Kendall Coffey on the Rights of Life

Flickr CC via Mercy Health
Kendall Coffey discussed a case in Texas with Steve Malzberg last week.  There is a law in Texas that is keeping a woman on life support because she is 14 weeks pregnant. Here is Kendall Coffey's commentary on the case:

The family is frustrated with the law, and they’re considering whether to in affect file a court challenge.  The essence of the court challenge would be that she has this tragically impaired woman has some right of privacy to determine her own death with dignity.  What I haven’t developed in the law, and certainly, other people who are not carrying a human life inside them, no question can provide living wills that specify under certain conditions.  Such as when someone’s brain does not seem to have maintained cognitive ability, they have a constitutional right to terminate their life. 

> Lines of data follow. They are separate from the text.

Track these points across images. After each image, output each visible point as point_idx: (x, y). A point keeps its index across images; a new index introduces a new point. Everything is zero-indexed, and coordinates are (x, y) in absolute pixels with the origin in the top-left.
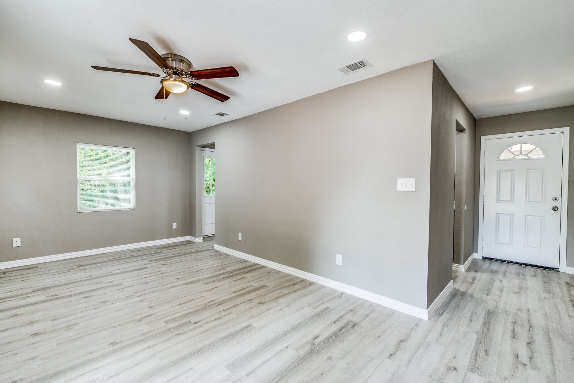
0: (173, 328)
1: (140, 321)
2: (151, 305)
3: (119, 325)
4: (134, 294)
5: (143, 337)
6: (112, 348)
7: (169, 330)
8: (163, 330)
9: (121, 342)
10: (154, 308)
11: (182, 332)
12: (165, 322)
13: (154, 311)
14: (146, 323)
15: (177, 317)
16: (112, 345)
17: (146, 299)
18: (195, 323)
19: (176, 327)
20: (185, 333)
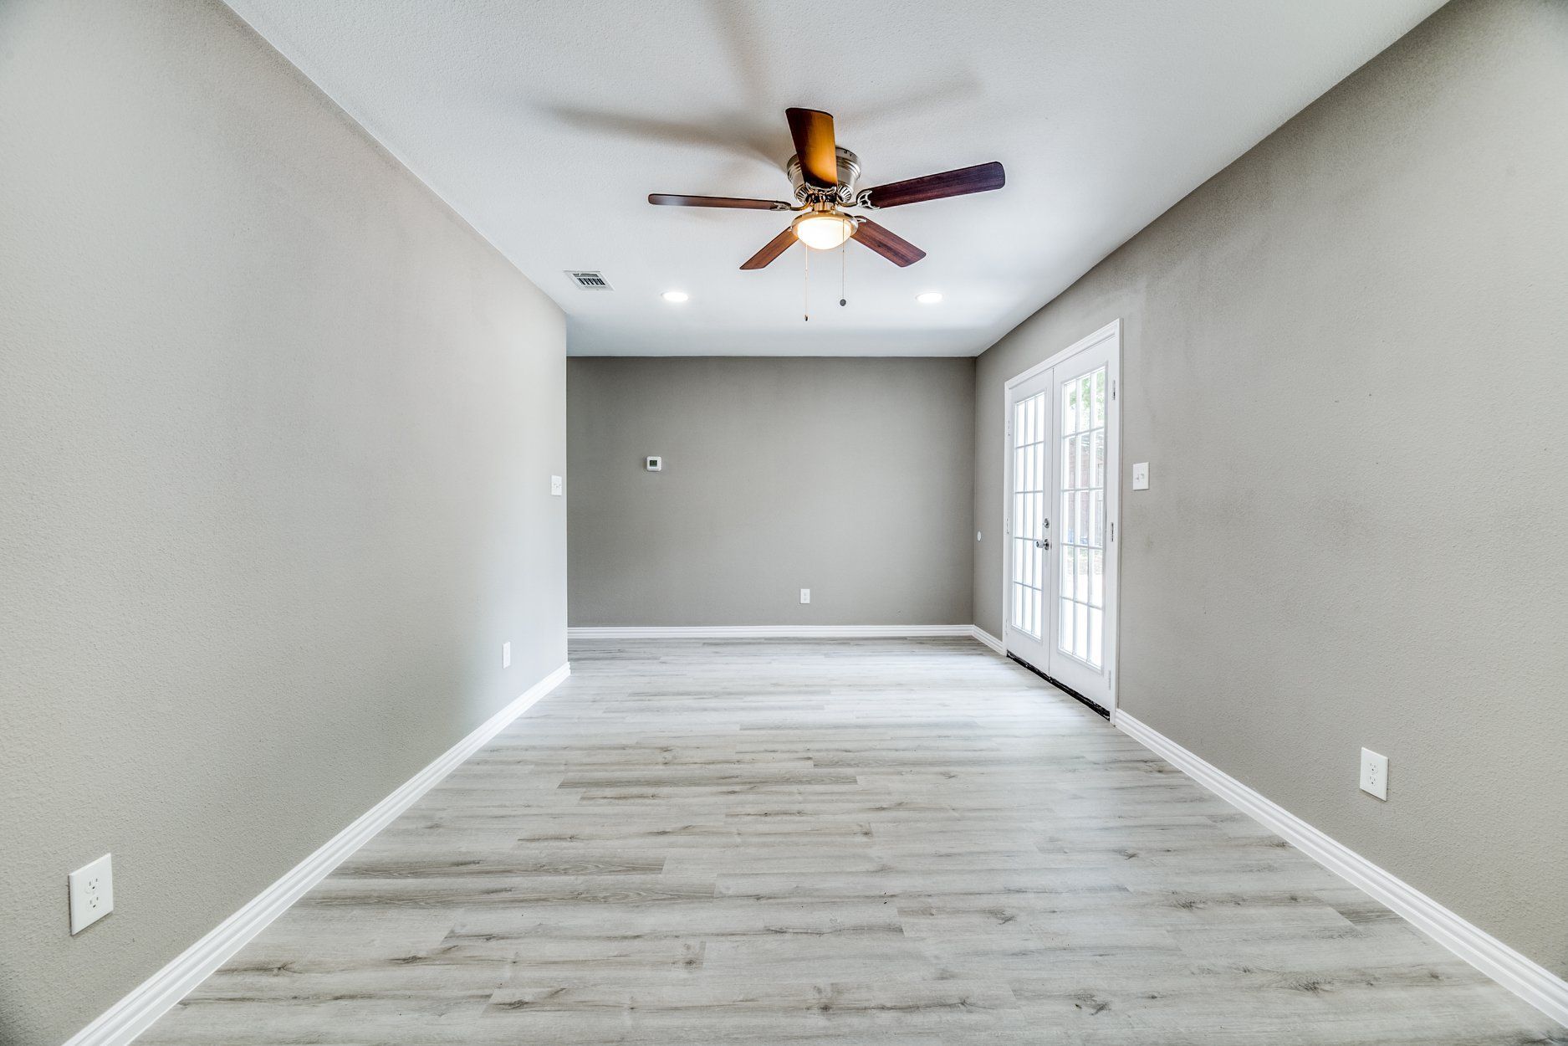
0: (849, 765)
1: (900, 804)
2: (865, 839)
3: (942, 809)
4: (903, 921)
5: (900, 769)
6: (953, 769)
7: (857, 765)
8: (866, 769)
9: (936, 773)
10: (861, 826)
11: (839, 753)
12: (855, 782)
13: (863, 817)
14: (889, 794)
15: (829, 784)
16: (952, 775)
17: (868, 872)
18: (809, 758)
19: (843, 765)
20: (837, 750)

This situation, though I haven’t seen a court that says she has the right to end her own life if it eliminates the life of an unborn child.  That is the decision that has to be accepted.  Nor do I know, and haven’t been able to find the details whether she still wanted her own life terminated if she were pregnant. Surely this is not a situation that they would have anticipated at the time that the directive was given, but I would suggest that from a constitutional standpoint, that she is being described as virtually brain dead, it seems to be that there has to be a greater respect for the life of the unborn child, where her own life is irretrievably damaged.

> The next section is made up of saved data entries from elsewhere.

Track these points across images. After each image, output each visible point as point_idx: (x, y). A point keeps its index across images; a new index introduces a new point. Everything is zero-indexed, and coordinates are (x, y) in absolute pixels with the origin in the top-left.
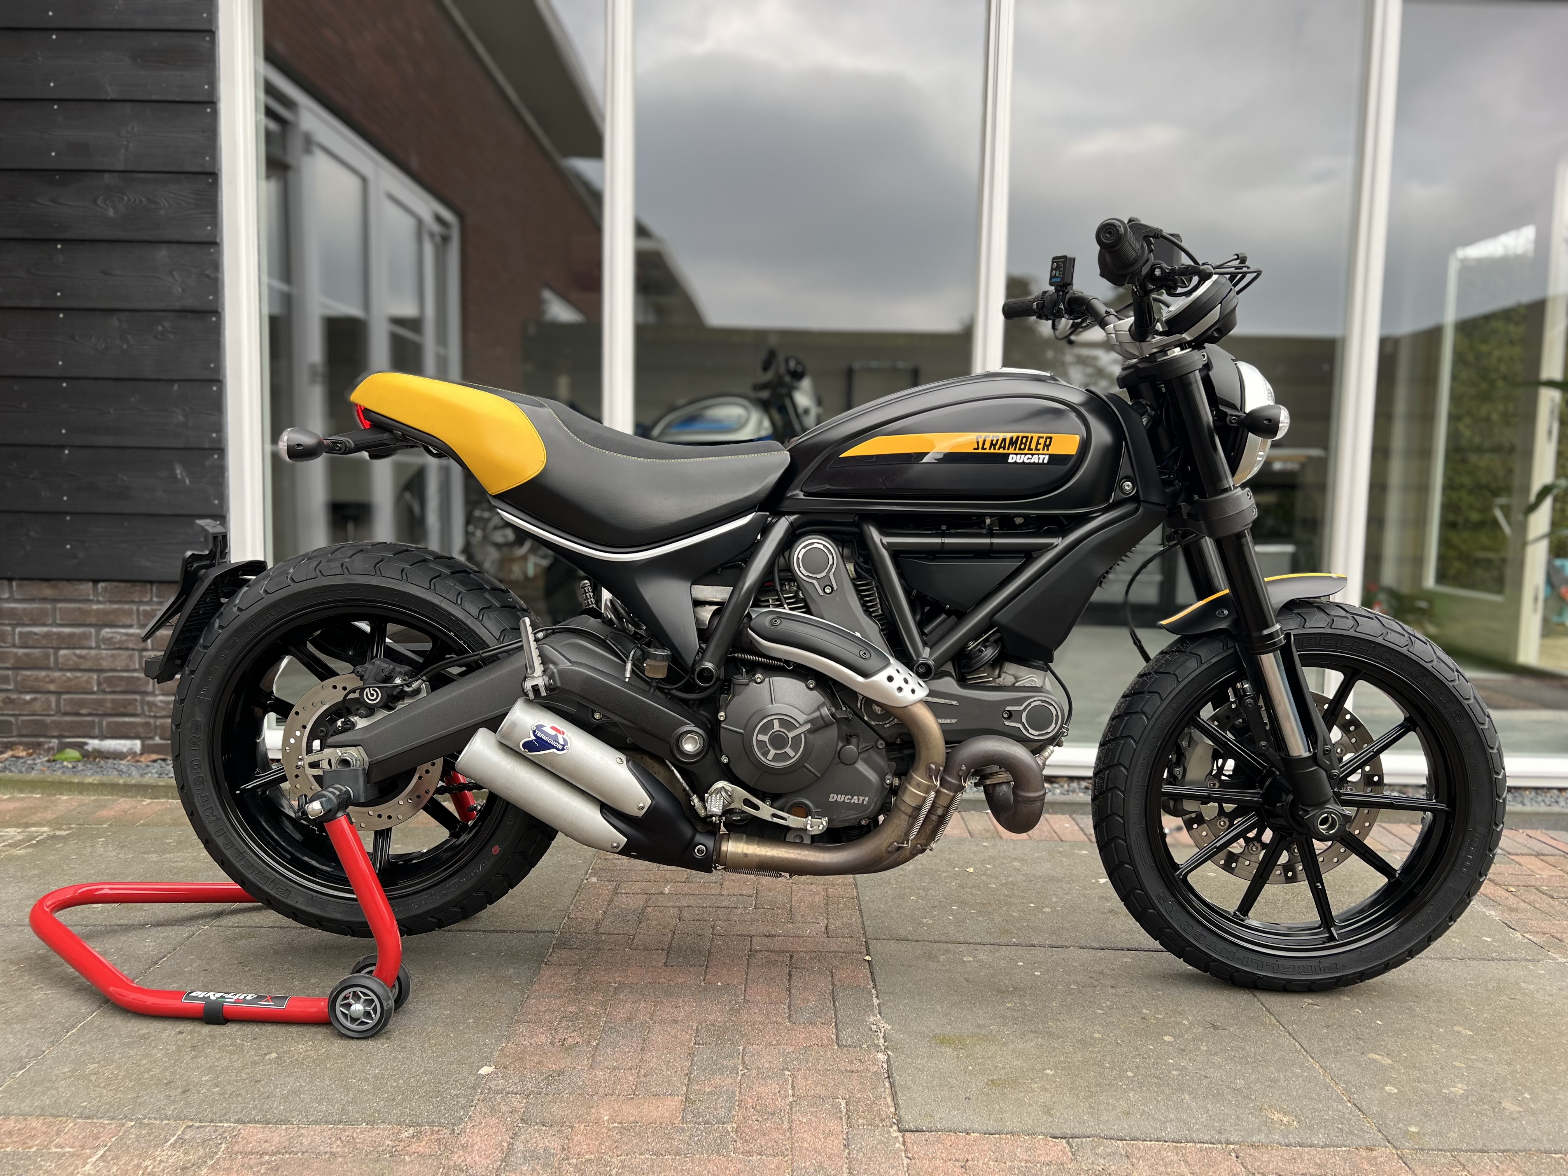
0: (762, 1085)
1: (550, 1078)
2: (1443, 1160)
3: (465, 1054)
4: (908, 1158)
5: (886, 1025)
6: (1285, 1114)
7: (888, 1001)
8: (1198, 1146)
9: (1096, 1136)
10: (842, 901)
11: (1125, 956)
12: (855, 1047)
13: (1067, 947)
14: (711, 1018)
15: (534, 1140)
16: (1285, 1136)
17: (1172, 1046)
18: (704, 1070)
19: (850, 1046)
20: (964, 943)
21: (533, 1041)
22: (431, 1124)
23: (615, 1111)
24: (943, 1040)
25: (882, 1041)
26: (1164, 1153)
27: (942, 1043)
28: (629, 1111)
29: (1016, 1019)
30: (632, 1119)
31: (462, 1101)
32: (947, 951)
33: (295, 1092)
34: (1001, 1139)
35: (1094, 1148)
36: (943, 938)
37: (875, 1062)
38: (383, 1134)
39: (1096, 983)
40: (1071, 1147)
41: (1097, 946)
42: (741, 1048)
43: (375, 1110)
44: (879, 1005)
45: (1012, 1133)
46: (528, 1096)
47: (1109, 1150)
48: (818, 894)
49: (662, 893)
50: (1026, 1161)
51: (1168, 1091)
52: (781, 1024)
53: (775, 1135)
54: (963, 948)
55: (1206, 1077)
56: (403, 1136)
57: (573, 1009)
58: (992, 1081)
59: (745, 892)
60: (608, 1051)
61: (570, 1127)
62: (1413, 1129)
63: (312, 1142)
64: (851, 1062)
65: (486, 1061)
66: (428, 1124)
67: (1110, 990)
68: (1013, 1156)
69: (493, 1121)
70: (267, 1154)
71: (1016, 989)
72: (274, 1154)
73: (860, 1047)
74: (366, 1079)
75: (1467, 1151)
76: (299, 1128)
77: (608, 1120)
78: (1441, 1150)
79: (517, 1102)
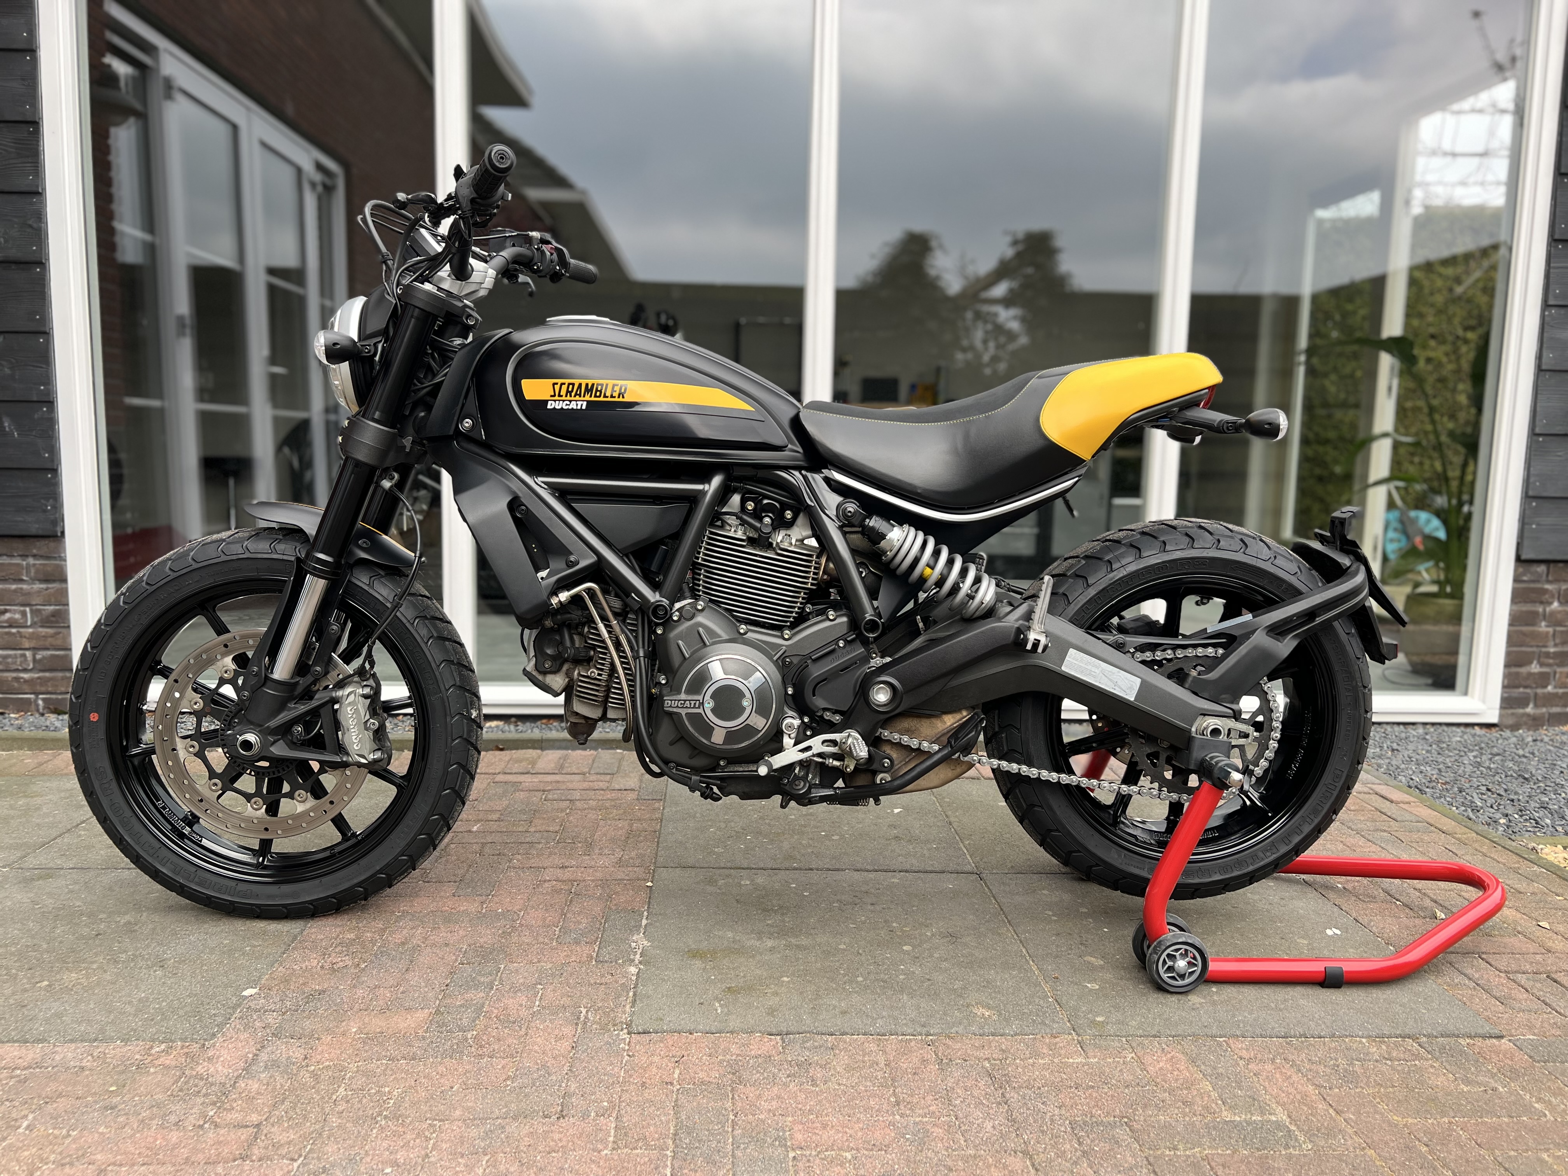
0: (512, 997)
1: (310, 997)
2: (1117, 1044)
3: (234, 978)
4: (629, 1056)
5: (645, 943)
6: (989, 1008)
7: (655, 922)
8: (900, 1038)
9: (809, 1032)
10: (643, 834)
11: (893, 877)
12: (611, 962)
13: (843, 870)
14: (482, 940)
15: (279, 1051)
16: (981, 1028)
17: (909, 954)
18: (460, 986)
19: (606, 962)
20: (747, 869)
21: (304, 966)
22: (184, 1040)
23: (364, 1024)
24: (695, 954)
25: (638, 956)
26: (866, 1045)
27: (694, 956)
28: (377, 1023)
29: (772, 934)
30: (378, 1030)
31: (219, 1019)
32: (728, 876)
33: (59, 1015)
34: (720, 1037)
35: (804, 1042)
36: (729, 865)
37: (625, 975)
38: (135, 1050)
39: (857, 901)
40: (784, 1042)
41: (872, 868)
42: (502, 966)
43: (132, 1030)
44: (646, 926)
45: (732, 1032)
46: (284, 1014)
47: (816, 1044)
48: (621, 828)
49: (470, 831)
50: (738, 1055)
51: (890, 993)
52: (547, 944)
53: (510, 1041)
54: (744, 873)
55: (929, 980)
56: (153, 1051)
57: (352, 936)
58: (729, 988)
59: (551, 829)
60: (374, 973)
61: (318, 1039)
62: (1099, 1019)
63: (64, 1057)
64: (602, 976)
65: (252, 984)
66: (181, 1039)
67: (869, 907)
68: (726, 1051)
69: (243, 1036)
70: (19, 1069)
71: (781, 907)
72: (25, 1069)
73: (616, 962)
74: (130, 1003)
75: (1141, 1036)
76: (54, 1046)
77: (355, 1033)
78: (1118, 1036)
79: (272, 1019)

This is not the normal situation of a Roe v. Wade where you have a healthy vibrant person who is in full possession of their power and chooses to invoke a decision of their constitutional right to privacy.  This is someone who is no longer capable of making any decision at all.  So in that situation, do you override the laws of Texas, which says that if there is an ability to keep an unborn fetus alive to maturity then that is what the law requires?  It’s very different than some the cases we’ve been talking about.

I think it’s a fundamentally different question if the woman is pregnant, and I don’t know if there is any evidence that she said she would want to be taken off of life support even with an unborn child.  There’s a lot of discussion between balancing the rights of a woman and the later months in pregnancy.  It’s a much more difficult question when the only life that is able to be saved is that of the child.